ANGELO RUGGERI
INTERVIEW
La prima volta che ha incontrato Elton John, a cena nella sua casa di Londra, gli ha detto con disarmante sincerità: «Ho iniziato a suonare il pianoforte grazie alle tue canzoni, che mi ha fatto conoscere mio padre». Elton non ha detto una parola: lo ha semplicemente abbracciato, forte. Poco dopo, Victoria Beckham gli confida ridendo durante una sfilata: «Ma i giornalisti italiani sono tutti simpatici come te?» – dopo cinque minuti di risate ininterrotte. Con Stella McCartney è in ottimi rapporti. Una sera lei gli presenta Stan Smith – sì, il tennista, non la scarpa Adidas. E quando un volo da Londra per Milano rimane bloccato, è Tommy Hilfiger in persona a trovargli un passaggio in aereo: “Doveva tenere una lezione ai suoi studenti”, racconta sorridendo.
Angelo Ruggeri è così: un vulcano. Giornalista, professore, consulente, comunicatore a tutto tondo. «Al liceo Calini di Brescia ho capito che la mia strada era la comunicazione e le pubbliche relazioni. Da allora non mi sono più fermato», racconta. E nella corsa, ha intrecciato un’altra sua grande passione: la moda.
Per te la moda è… Arte, senza compromessi. Come il design, la pittura o la scultura. La moda è la traduzione visiva di un’idea. Ti scuote, nel bene o nel male, perché genera emozioni vere. E sì, è un mondo esclusivo, non per tutti. Chi la riduce a una questione di estetica o mercato non ha capito la sua profondità. Dietro un abito c’è molto di più: cultura, visione, identità.

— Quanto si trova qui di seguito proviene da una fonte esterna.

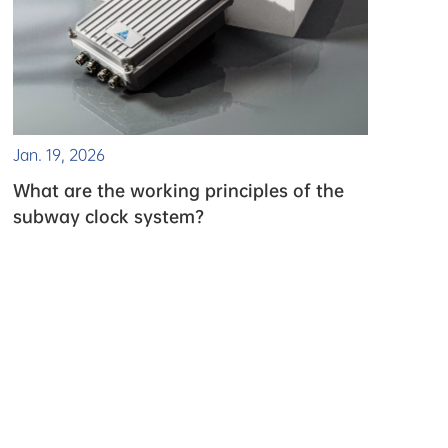
Jan. 19, 2026
What are the working principles of the
subway clock system?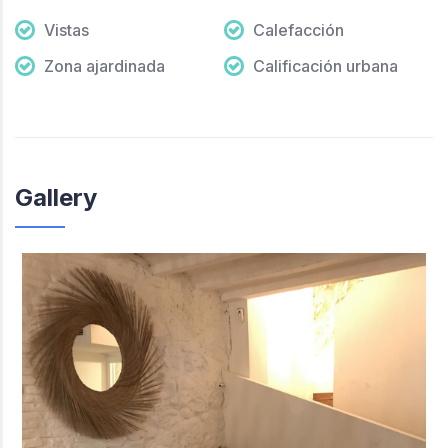
Vistas
Calefacción
Zona ajardinada
Calificación urbana
Gallery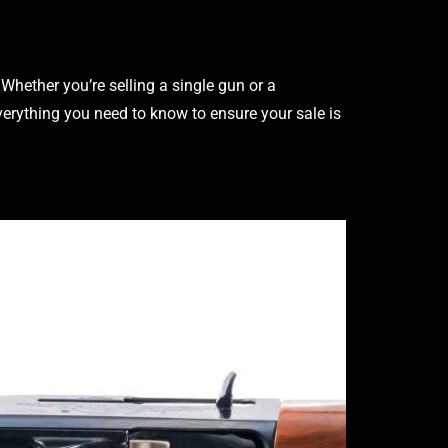
Whether you’re selling a single gun or a
verything you need to know to ensure your sale is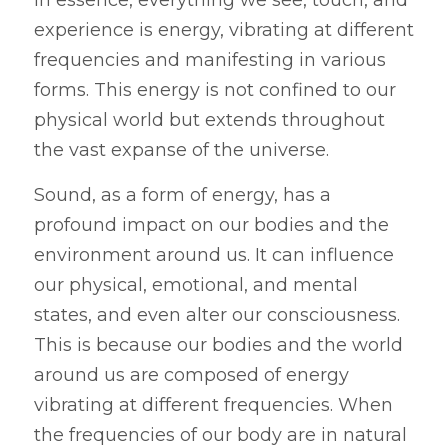
experience is energy, vibrating at different 
frequencies and manifesting in various 
forms. This energy is not confined to our 
physical world but extends throughout 
the vast expanse of the universe.
Sound, as a form of energy, has a 
profound impact on our bodies and the 
environment around us. It can influence 
our physical, emotional, and mental 
states, and even alter our consciousness. 
This is because our bodies and the world 
around us are composed of energy 
vibrating at different frequencies. When 
the frequencies of our body are in natural 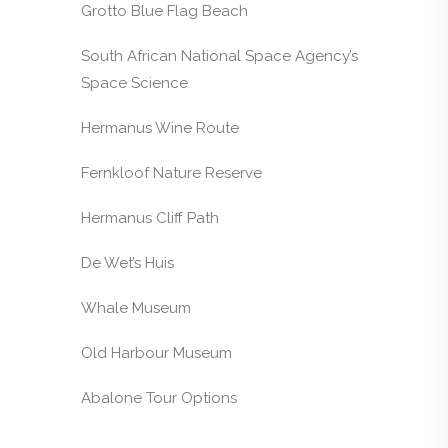
Grotto Blue Flag Beach
South African National Space Agency’s
Space Science
Hermanus Wine Route
Fernkloof Nature Reserve
Hermanus Cliff Path
De Wet’s Huis
Whale Museum
Old Harbour Museum
Abalone Tour Options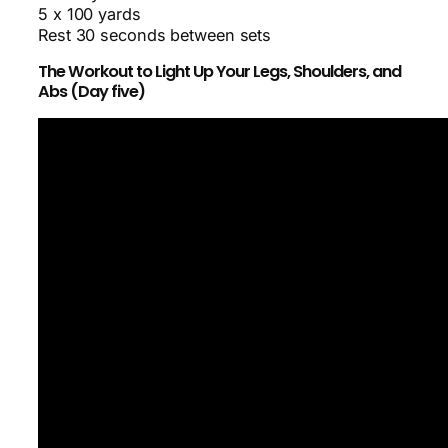
5 x 100 yards
Rest 30 seconds between sets
The Workout to Light Up Your Legs, Shoulders, and
Abs (Day five)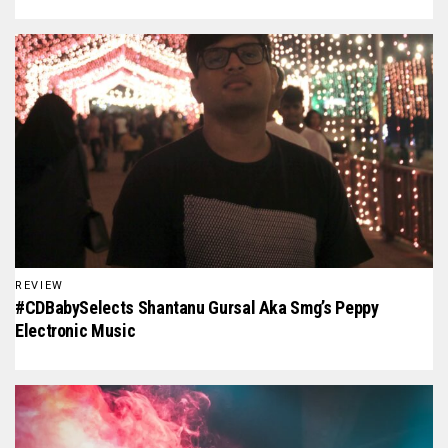
REVIEW
#CDBabySelects Shantanu Gursal Aka Smg’s Peppy
Electronic Music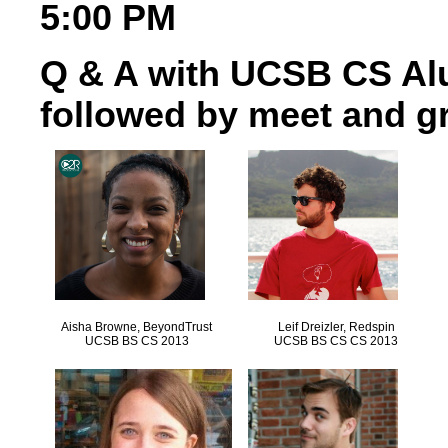
5:00 PM
Q & A with UCSB CS Al
followed by meet and gr
Aisha Browne, BeyondTrust
Leif Dreizler, Redspin
UCSB BS CS 2013
UCSB BS CS CS 2013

Un sogno realizzato? Intervistare e poi conoscere Giorgio Armani nel backstage della sfilata di Emporio Armani a Londra. «Mi ha guardato negli occhi e mi ha detto: “Sei molto giovane per essere un giornalista di moda. Vuol dire che sei bravo”».
E un sogno ancora da realizzare? «Intervistare Hedi Slimane. Lo adoro da sempre. È un genio riservato, raramente concede interviste. Ma non smetto di sperarci».
Brescia e la moda: storia di un amore complicato. «Non direi difficile, direi complesso. Brescia è più piccola, più lenta rispetto a Milano. Le tendenze arrivano tardi, e ancora più tardi vengono comprese. Ma ci sono boutique straordinarie, amiche, realtà che amo. Bisogna solo osare un po’ di più…».
Come renderesti Brescia più “fashion”? «Semplice: creando dialogo. Oggi manca comunicazione tra le boutique. Eppure hanno lo stesso obiettivo. Dovrebbero parlarsi, confrontarsi, capire insieme come si stanno evolvendo i consumatori – che sono cambiati tantissimo. Il mio sogno? Una sorta di Camera della Moda Bresciana, che unisca negozi, eventi, cultura. Perché la moda non è solo business: è cultura viva».
Ispirazioni dal passato? «Truman Capote. Durante il mio primo stage, il direttore mi regalò Musica per camaleonti. Quel libro mi ha insegnato il valore della scrittura e mi ha fatto capire che il mio posto era nel mondo dell’editoria».
Cosa non deve mai mancare nel tuo guardaroba? «Un blazer nero perfetto. È come una seconda pelle: puoi metterlo su jeans, t-shirt o camicia bianca e sei sempre a posto. E poi un paio di occhiali da sole importanti: dicono molto, anche quando non parli».
Il tuo rituale prima di un’intervista importante? «Ascolto musica. Sempre. Dipende dal mood: David Bowie se voglio energia, Lana Del Rey se devo entrare in un’atmosfera più intima. Mi serve per centrarmi, per creare la connessione giusta con la persona che ho davanti».
Un consiglio per chi sogna di lavorare nella moda o nella comunicazione? «Studiate, osservate, siate curiosi. Non basta avere gusto o saper scrivere bene. Serve cultura, disciplina e un punto di vista autentico. E ricordate: la gentilezza e l’umiltà aprono più porte di qualsiasi biglietto da visita».
Cosa ti fa sentire “davvero vivo”? «Quando vedo i miei studenti appassionarsi. Quando mi trovo davanti a un artista e percepisco la sua energia. Quando capisco che, anche solo con una parola o un’idea, posso ispirare qualcuno. Questo è il mio carburante quotidiano».